Children born out of wedlock

(a) The provisions of paragraphs (c), (d), (e), and (g) of section 1401 of this title, and of paragraph (2) of section 1408 of this title, shall apply as of the date of birth to a person born out of wedlock if-

(1) a blood relationship between the person and the father is established by clear and convincing evidence,

(2) the father had the nationality of the United States at the time of the person's birth,

(3) the father (unless deceased) has agreed in writing to provide financial support for the person until the person reaches the age of 18 years, and

(4) while the person is under the age of 18 years-

(A) the person is legitimated under the law of the person's residence or domicile,

(B) the father acknowledges paternity of the person in writing under oath, or

(C) the paternity of the person is established by adjudication of a competent court.

* * * * *

(c) Notwithstanding the provision of subsection (a) of this section, a person born, after December 23, 1952, outside the United States and out of wedlock shall be held to have acquired at birth the nationality status of his mother, if the mother had the nationality of the United States at the time of such person's birth, and if the mother had previously been physically present in the United States or one of its outlying possessions for a continuous period of one year.
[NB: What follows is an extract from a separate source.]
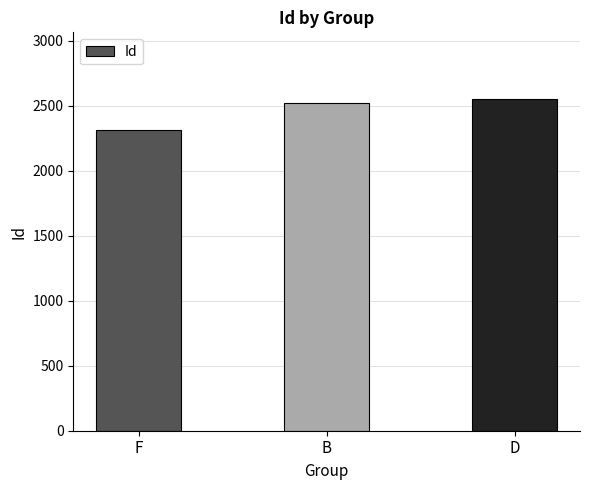

What is the ratio of the value at D to the value at F?

1.1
6. Section 309 of the INA, ch. 477, 66 Stat. 238,

8 U.S.C. 1409 (1952), provided in pertinent part:

Children born out of wedlock

(a) The provisions of paragraphs (3)-(5) and (7) of section 1401(a) of this title, and of paragraph (2) of section 1408 of this title shall apply as of the date of birth to a child born out of wedlock on or after the effective date of this chapter, if the paternity of such child is established while such child is under the age of twenty-one years by legitimation.

* * * * *

(c) Notwithstanding the provision of subsection (a) of this section, a person born, on or after the effective date of this chapter, outside the United States and out of wedlock shall be held to have acquired at birth the nationality status of his mother, if the mother had the nationality of the United States at the time of such person's birth, and if the mother had previously been physically present in the United States or one of its outlying possessions for a continuous period of one year.

7. Section 205 of the Nationality Act of 1940, ch. 876, 54 Stat. 1139-1140, provides:

The provisions of section 201, subsections (c), (d), (e), and (g), and section 204, subsections (a) and (b), hereof apply as of the date of birth, to a child born out of wedlock, provided the paternity is established during minority, by legitimation, or adjudication of a competent court.

In the absence of such legitimation or adjudication, the child, whether born before or after the effective date of this Act, if the mother had the nationality of the United States at the time of the child's birth, and had previously resided in the United States or one of its outlying possessions, shall be held to have acquired at birth her nationality status.